Alex Alves

Personal information
- Full name: Alex Alves Cardoso
- Date of birth: 25 August 1992 (age 33)
- Place of birth: Assis Chateaubriand, Brazil
- Height: 1.83 m (6 ft 0 in)
- Position: Centre-back

Team information
- Current team: CEOV
- Number: 4

Youth career
- Paraná

Senior career*
- Years: Team / Apps / (Gls)
- 2012–2014: Paraná / 52 / (4)
- 2014–2017: Goiás / 93 / (7)
- 2018–2019: Coritiba / 25 / (0)
- 2020–2021: Boa / 23 / (1)
- 2022: Santa Cruz / 16 / (0)
- 2023: Atlético Catarinense / 9 / (0)
- 2023–: CEOV / 15 / (2)

= Alex Alves (footballer, born 1992) =

Brazilian footballer

Alex Alves Cardoso (born 25 August 1992), known as Alex Alves, is a Brazilian footballer who plays for CEOV, mainly a central defender, he can also play as a defensive midfielder.

==Career==
Born in Assis Chateaubriand, Paraná, Alex Alves graduated with Paraná Clube's youth setup. He made his professional debut on 19 May 2012, starting in a 1–1 home draw against Guarani for the Série B championship.
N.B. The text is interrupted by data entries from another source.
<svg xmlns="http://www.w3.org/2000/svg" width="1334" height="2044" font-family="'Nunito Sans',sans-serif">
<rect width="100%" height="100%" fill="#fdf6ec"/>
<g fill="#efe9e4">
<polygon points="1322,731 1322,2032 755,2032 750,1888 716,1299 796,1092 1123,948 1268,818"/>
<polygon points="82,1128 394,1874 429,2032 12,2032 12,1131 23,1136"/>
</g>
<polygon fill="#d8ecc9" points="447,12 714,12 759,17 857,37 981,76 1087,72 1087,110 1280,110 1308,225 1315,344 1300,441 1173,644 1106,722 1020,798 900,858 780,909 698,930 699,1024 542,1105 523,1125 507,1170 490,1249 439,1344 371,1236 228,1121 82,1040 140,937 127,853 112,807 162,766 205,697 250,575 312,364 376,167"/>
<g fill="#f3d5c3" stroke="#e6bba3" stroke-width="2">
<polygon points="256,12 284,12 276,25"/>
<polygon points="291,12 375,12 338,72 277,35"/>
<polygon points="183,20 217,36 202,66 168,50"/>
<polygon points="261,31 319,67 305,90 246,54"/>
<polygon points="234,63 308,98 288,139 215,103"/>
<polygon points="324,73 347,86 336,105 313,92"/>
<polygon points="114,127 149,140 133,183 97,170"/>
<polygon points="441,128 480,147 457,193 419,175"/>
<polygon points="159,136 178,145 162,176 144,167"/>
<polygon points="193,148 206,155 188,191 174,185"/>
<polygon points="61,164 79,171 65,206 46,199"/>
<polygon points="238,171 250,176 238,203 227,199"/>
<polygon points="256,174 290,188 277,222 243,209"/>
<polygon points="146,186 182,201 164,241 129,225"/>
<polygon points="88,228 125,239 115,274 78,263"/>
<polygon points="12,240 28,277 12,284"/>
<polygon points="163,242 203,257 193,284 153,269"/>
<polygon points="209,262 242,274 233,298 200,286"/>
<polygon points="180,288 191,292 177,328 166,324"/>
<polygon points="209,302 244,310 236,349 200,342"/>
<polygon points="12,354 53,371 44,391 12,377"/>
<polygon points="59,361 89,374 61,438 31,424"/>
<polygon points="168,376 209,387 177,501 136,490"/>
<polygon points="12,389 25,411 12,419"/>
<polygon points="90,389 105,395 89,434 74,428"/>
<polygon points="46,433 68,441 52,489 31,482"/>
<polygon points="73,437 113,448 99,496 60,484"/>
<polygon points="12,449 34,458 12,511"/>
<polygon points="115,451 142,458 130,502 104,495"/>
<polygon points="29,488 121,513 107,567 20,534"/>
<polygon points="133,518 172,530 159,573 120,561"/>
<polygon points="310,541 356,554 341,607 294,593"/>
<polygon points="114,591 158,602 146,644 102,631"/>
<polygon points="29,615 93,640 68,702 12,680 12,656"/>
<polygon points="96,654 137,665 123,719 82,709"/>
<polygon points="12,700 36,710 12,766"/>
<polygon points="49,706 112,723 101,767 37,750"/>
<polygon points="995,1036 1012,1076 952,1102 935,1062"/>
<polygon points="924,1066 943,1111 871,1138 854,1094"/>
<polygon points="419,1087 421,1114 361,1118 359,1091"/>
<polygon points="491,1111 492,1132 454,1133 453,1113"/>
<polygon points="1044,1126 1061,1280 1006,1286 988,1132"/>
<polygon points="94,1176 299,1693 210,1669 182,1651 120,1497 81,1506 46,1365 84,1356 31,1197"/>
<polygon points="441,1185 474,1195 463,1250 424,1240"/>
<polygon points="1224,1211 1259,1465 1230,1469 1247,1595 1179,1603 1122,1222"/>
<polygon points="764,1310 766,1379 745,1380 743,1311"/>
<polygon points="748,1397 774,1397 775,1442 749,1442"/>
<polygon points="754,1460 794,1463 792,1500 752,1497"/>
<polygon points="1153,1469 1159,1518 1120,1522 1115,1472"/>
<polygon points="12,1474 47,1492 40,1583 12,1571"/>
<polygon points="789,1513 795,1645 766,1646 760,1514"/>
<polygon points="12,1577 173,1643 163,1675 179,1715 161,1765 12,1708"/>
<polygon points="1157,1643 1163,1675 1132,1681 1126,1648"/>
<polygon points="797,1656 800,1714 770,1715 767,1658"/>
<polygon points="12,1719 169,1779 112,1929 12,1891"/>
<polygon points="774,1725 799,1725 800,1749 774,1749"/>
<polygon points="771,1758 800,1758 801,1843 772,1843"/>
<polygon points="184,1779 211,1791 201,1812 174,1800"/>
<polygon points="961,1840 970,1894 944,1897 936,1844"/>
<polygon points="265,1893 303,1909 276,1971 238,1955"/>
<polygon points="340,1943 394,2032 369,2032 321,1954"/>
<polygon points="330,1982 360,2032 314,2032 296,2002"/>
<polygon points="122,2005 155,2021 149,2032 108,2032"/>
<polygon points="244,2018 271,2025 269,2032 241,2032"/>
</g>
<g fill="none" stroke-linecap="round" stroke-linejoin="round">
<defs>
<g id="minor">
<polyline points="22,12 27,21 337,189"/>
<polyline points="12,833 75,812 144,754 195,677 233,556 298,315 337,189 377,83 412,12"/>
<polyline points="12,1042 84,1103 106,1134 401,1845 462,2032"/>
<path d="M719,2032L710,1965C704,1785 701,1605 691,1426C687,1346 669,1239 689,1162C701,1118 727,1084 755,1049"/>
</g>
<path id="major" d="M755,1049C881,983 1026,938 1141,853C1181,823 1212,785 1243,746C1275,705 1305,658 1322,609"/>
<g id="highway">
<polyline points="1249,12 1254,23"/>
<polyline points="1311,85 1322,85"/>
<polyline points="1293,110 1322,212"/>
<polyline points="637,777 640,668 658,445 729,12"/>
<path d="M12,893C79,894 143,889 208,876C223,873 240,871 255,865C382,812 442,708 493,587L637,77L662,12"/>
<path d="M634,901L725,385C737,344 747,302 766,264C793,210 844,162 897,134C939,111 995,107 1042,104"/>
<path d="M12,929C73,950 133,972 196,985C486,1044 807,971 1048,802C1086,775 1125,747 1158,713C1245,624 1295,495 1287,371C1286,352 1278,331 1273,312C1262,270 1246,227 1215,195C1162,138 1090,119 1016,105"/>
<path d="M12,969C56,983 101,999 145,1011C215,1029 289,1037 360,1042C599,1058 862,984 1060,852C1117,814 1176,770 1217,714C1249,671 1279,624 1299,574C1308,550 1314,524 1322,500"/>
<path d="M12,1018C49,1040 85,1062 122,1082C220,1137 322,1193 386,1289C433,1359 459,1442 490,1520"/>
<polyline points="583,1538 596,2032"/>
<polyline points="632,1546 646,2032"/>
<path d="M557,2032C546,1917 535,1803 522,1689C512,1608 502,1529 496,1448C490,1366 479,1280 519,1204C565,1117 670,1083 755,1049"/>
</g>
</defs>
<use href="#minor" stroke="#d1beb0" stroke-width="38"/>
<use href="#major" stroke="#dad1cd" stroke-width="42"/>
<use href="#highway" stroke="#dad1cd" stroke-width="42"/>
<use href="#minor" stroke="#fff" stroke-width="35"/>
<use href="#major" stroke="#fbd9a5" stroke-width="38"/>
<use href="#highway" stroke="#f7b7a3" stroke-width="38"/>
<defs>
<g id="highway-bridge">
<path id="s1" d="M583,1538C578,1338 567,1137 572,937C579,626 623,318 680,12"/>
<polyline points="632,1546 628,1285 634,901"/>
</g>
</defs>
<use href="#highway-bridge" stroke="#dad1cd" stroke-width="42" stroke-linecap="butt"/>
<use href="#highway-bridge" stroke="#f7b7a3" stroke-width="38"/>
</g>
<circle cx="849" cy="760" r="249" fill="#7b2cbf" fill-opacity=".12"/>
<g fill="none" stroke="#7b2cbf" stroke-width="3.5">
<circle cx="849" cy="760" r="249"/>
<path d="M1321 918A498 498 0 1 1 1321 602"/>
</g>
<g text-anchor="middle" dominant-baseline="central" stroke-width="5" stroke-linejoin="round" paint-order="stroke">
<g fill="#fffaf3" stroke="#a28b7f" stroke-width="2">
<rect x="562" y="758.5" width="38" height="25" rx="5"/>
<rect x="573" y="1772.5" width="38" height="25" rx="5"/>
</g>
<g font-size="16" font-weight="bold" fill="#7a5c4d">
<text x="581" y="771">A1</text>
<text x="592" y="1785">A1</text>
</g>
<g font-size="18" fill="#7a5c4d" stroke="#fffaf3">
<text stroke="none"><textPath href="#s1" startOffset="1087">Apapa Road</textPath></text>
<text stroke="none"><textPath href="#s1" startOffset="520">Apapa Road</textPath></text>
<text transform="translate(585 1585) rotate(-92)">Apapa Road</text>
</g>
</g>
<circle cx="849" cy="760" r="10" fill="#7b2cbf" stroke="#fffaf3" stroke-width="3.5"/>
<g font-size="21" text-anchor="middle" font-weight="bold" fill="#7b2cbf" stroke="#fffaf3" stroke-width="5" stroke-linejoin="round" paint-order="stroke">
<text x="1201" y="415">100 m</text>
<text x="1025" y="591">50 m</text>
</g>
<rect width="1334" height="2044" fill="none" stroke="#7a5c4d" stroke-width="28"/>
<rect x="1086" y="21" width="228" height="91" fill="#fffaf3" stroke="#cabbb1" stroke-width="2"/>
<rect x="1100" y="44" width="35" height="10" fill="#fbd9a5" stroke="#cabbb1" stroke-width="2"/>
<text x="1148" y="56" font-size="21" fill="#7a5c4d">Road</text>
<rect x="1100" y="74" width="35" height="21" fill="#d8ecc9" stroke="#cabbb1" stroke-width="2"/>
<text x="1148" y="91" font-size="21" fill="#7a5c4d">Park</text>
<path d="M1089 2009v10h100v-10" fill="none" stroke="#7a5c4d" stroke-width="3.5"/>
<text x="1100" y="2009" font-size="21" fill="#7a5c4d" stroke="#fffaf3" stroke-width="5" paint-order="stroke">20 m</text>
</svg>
Alex Alves scored his first goal in the competition on 7 July, netting the first in a 2–0 home win against Boa Esporte. He finished the season with 32 appearances and four goals, as his side finished tenth.

On 7 February 2014, after being an ever-present figure for the Azulão, Alex Alves signed a three-year deal with Goiás. He made his Série A debut on 4 May, playing the full 90 minutes in a 1–0 away win against Atlético Mineiro.

Alex Alves scored his first goal in the main category of Brazilian football on 23 May 2014, netting his team's first in a 2–2 home draw against Santos.